The sole Lederer heir who is talking to the press, Ralf Jacobs, cites a contract, mentioned in a 2017 article on the dispute in the Austrian newspaper Kurier, which quotes Hofmann saying: “I undertake, also on behalf of my legal successors, to return the painting Apfelbaum (Apple Tree) by Gustav Klimt, which was handed over to me, to the [Belvedere], if it should turn out that the painting turned over to me is in truth not identical with the painting which was at that time the property of Mrs Eleonore (Nora) Stiasny.” But Hofmann’s lawyer says no such contract actually exists.
While Vienna prepares to celebrate the return of Roses under the Trees, the as yet unresolved case of Apple Tree II is unlikely to go away.

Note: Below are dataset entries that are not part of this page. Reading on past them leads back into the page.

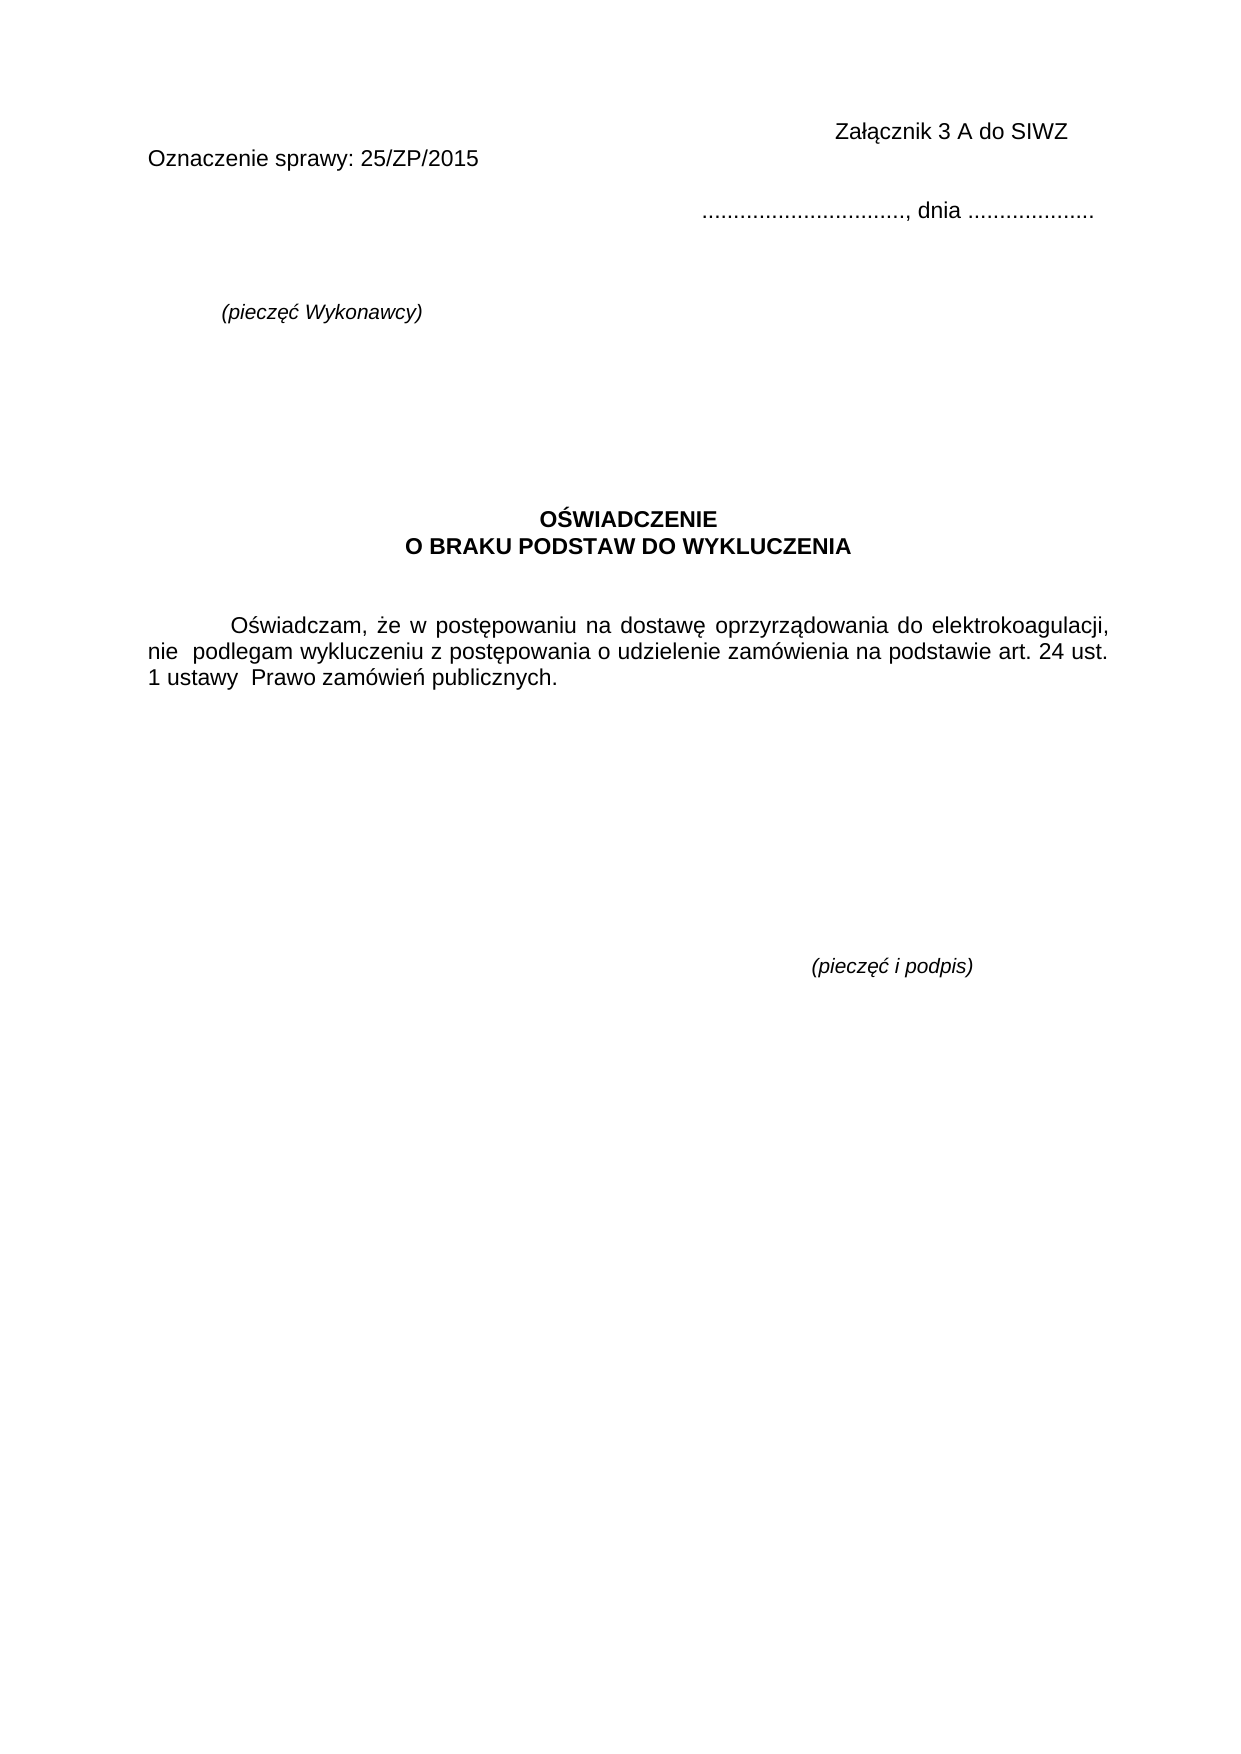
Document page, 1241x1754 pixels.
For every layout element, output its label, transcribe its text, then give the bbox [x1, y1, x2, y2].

text Załącznik 3 A do SIWZ [148, 118, 1109, 144]
text (pieczęć Wykonawcy) [148, 300, 1109, 324]
text (pieczęć i podpis) [148, 954, 1109, 978]
text Oznaczenie sprawy: 25/ZP/2015 [148, 144, 1109, 171]
text O BRAKU PODSTAW DO WYKLUCZENIA [148, 533, 1109, 559]
text OŚWIADCZENIE [148, 506, 1109, 533]
text ................................, dnia .................... [148, 197, 1109, 223]
text Oświadczam, że w postępowaniu na dostawę oprzyrządowania do elektrokoagulacji, nie podlegam wykluczeniu z postępowania o udzielenie zamówienia na podstawie art. 24 ust. 1 ustawy Prawo zamówień publicznych. [148, 612, 1109, 691]
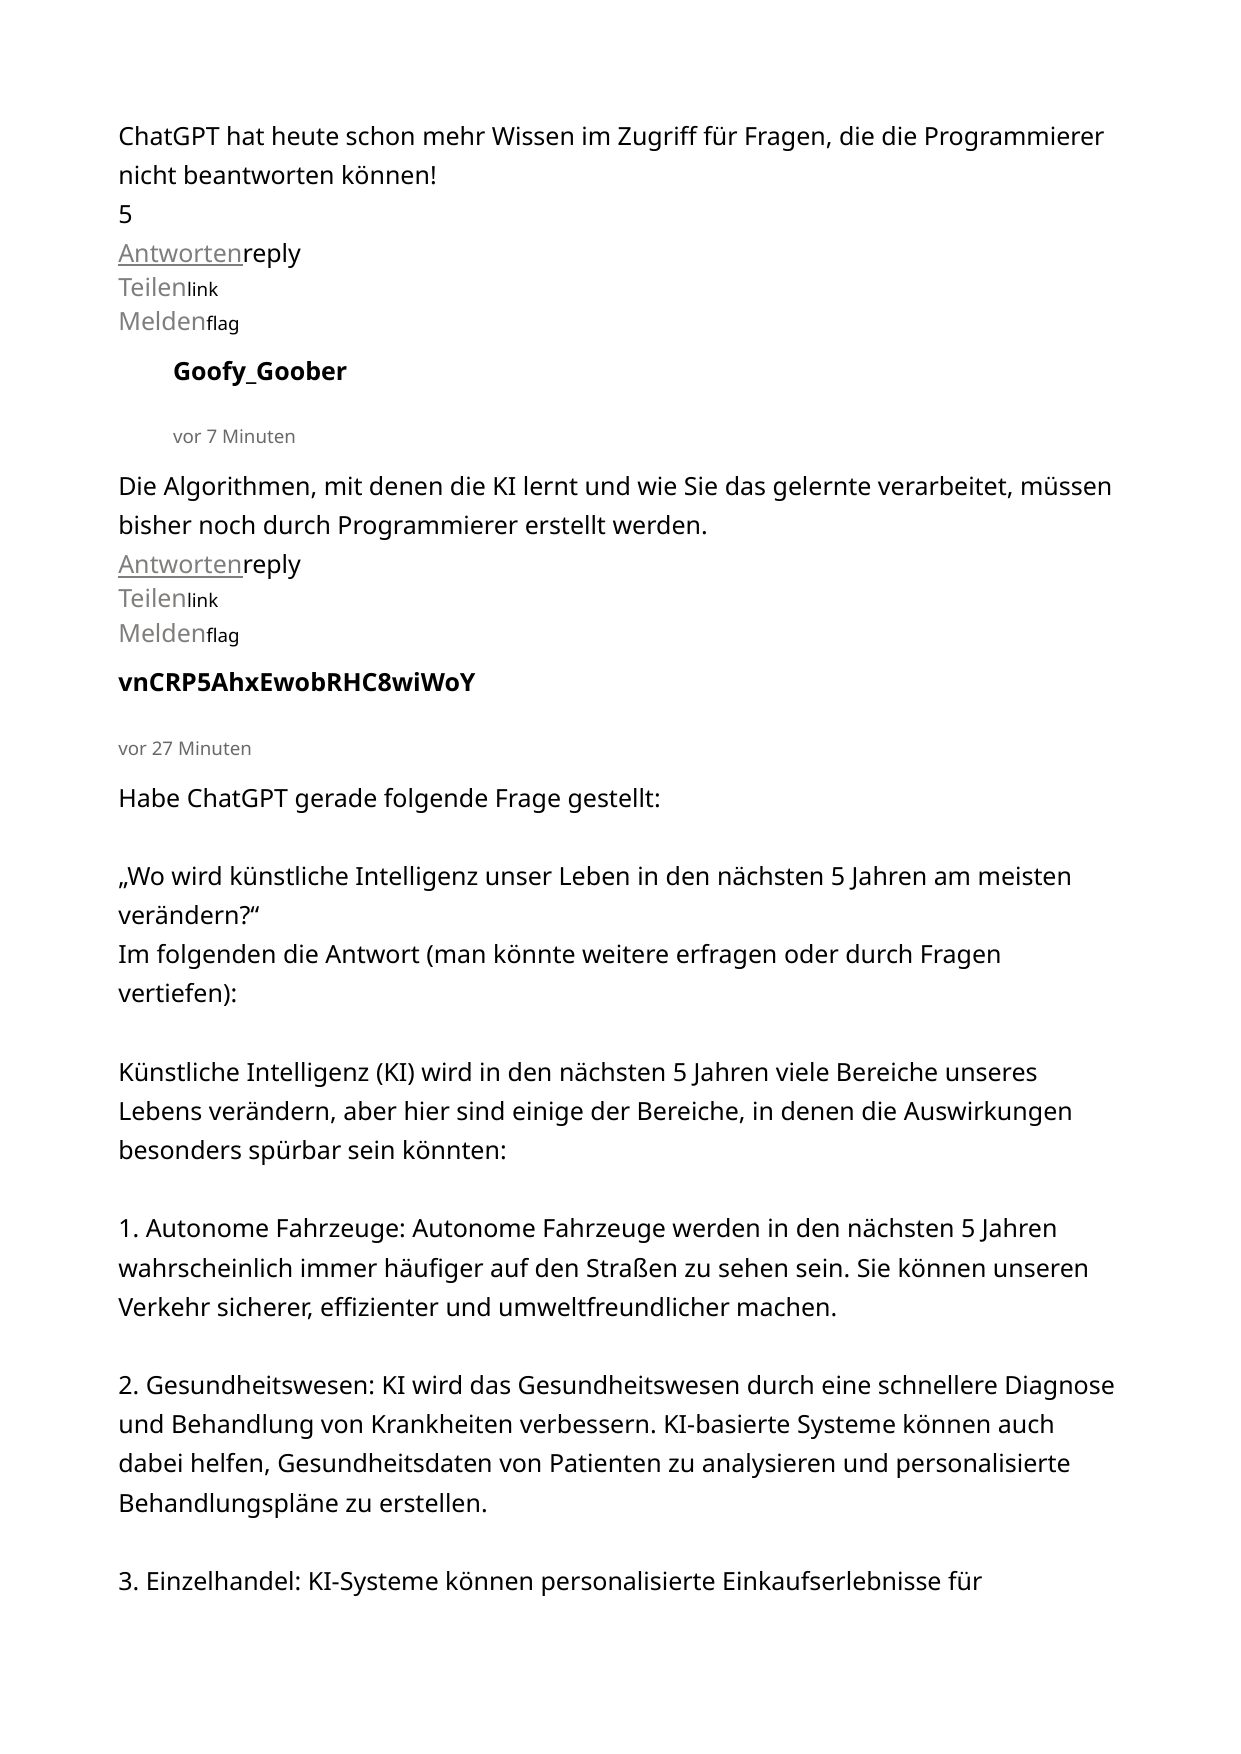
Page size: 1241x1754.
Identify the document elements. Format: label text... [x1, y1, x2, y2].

text Teilenlink [118, 270, 1122, 304]
text 5 [118, 196, 1122, 231]
text vor 27 Minuten [118, 735, 1117, 761]
text Meldenflag [118, 304, 1122, 338]
text Teilenlink [118, 581, 1122, 615]
text vor 7 Minuten [173, 424, 1117, 449]
text vnCRP5AhxEwobRHC8wiWoY [118, 665, 1114, 699]
text Habe ChatGPT gerade folgende Frage gestellt: „Wo wird künstliche Intelligenz unser Leben in den nächsten 5 Jahren am meisten verändern?“ Im folgenden die Antwort (man könnte weitere erfragen oder durch Fragen vertiefen): Künstliche Intelligenz (KI) wird in den nächsten 5 Jahren viele Bereiche unseres Lebens verändern, aber hier sind einige der Bereiche, in denen die Auswirkungen besonders spürbar sein könnten: 1. Autonome Fahrzeuge: Autonome Fahrzeuge werden in den nächsten 5 Jahren wahrscheinlich immer häufiger auf den Straßen zu sehen sein. Sie können unseren Verkehr sicherer, effizienter und umweltfreundlicher machen. 2. Gesundheitswesen: KI wird das Gesundheitswesen durch eine schnellere Diagnose und Behandlung von Krankheiten verbessern. KI-basierte Systeme können auch dabei helfen, Gesundheitsdaten von Patienten zu analysieren und personalisierte Behandlungspläne zu erstellen. 3. Einzelhandel: KI-Systeme können personalisierte Einkaufserlebnisse für [118, 780, 1122, 1598]
text Goofy_Goober [173, 353, 1114, 387]
text ChatGPT hat heute schon mehr Wissen im Zugriff für Fragen, die die Programmierer nicht beantworten können! [118, 118, 1122, 191]
text Meldenflag [118, 615, 1122, 649]
text Antwortenreply [118, 547, 1122, 581]
text Die Algorithmen, mit denen die KI lernt und wie Sie das gelernte verarbeitet, müssen bisher noch durch Programmierer erstellt werden. [118, 469, 1122, 542]
text Antwortenreply [118, 236, 1122, 270]
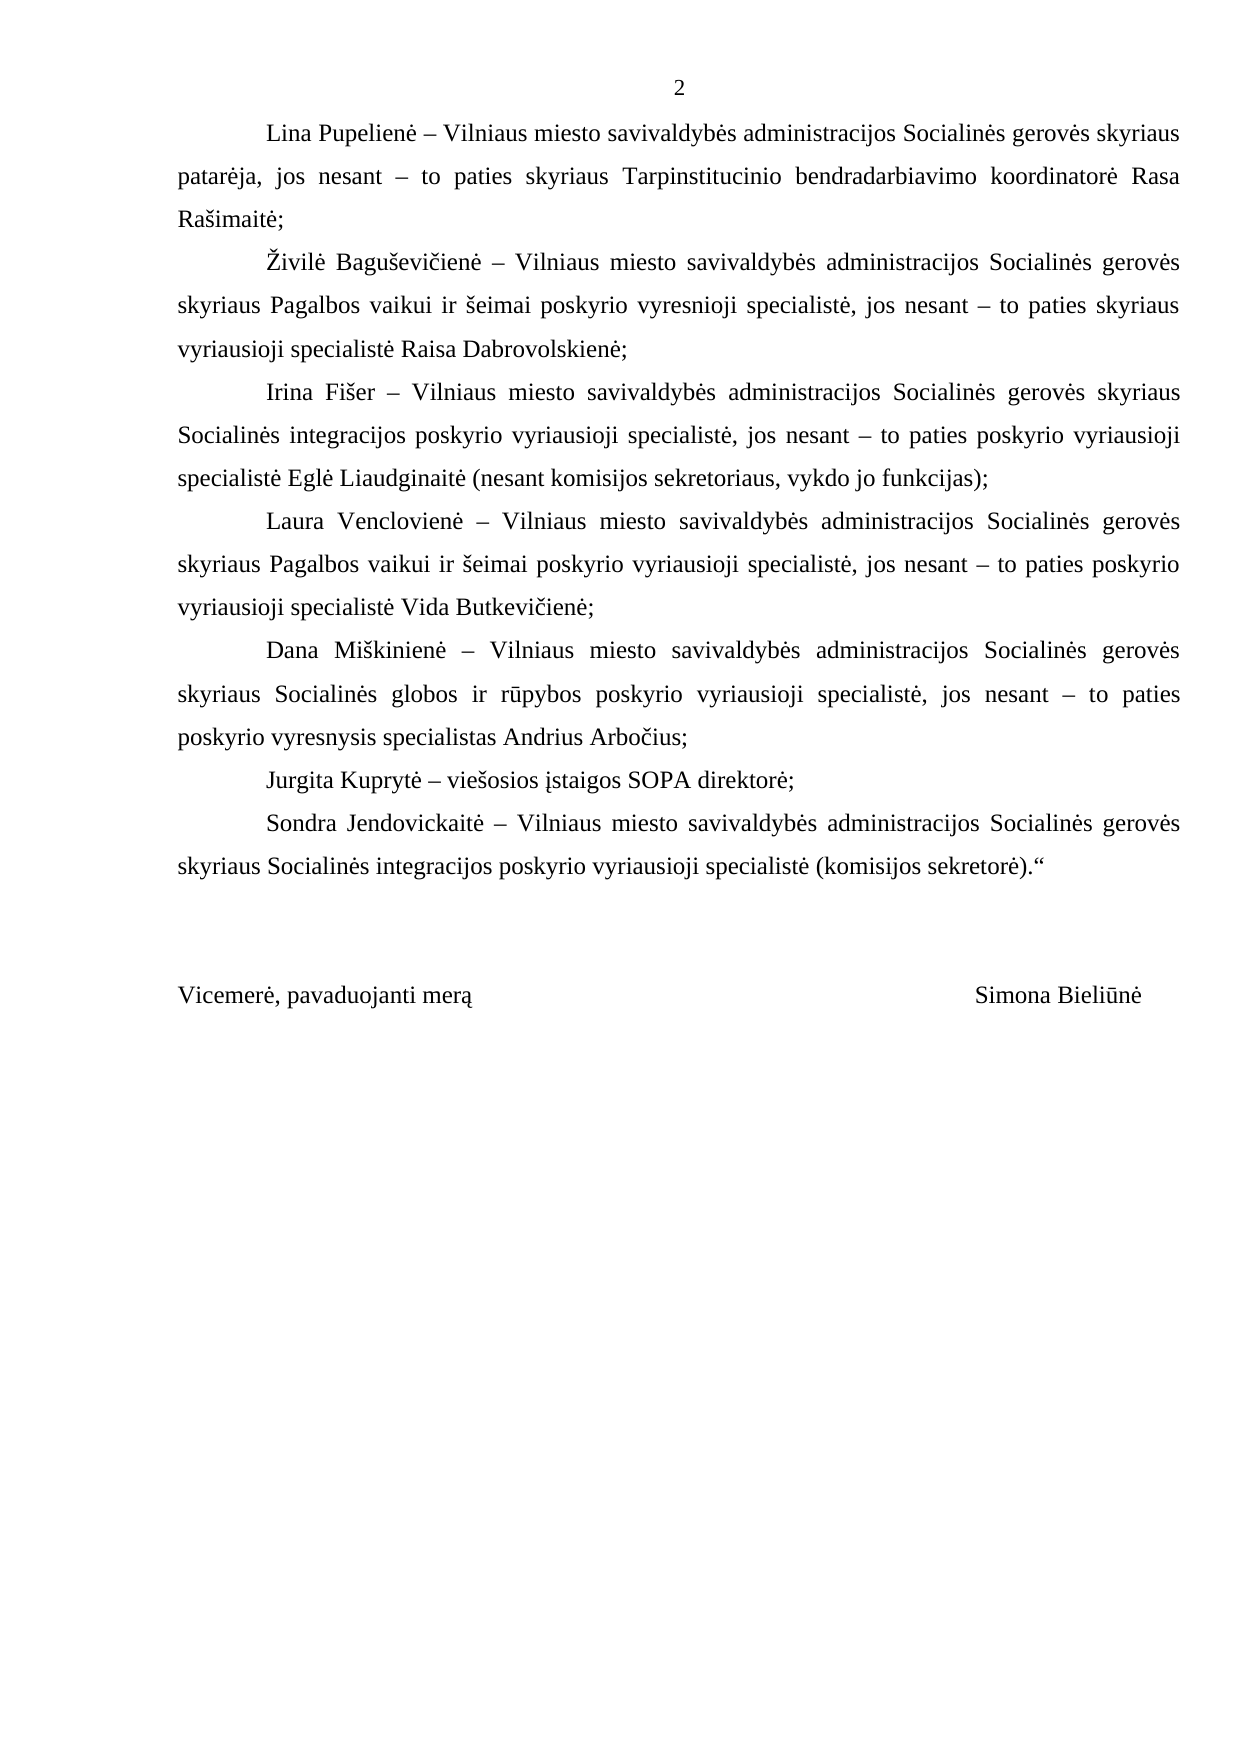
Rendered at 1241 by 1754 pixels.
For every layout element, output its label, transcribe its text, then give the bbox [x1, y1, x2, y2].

“The impetus for the restitution efforts of the past two decades was the desire to correct some of the mistakes made during the post-war period,” says the lawyer Randol Schoenberg, who has won and lost battles over Klimt paintings looted by the Nazis, notably recovering a portrait of Adele Bloch-Bauer for her niece Maria Altmann. “And yet the current actors seem incapable of recognising and correcting their own mistakes. So, the goal of a ‘reinen Tisch’ cannot be achieved.”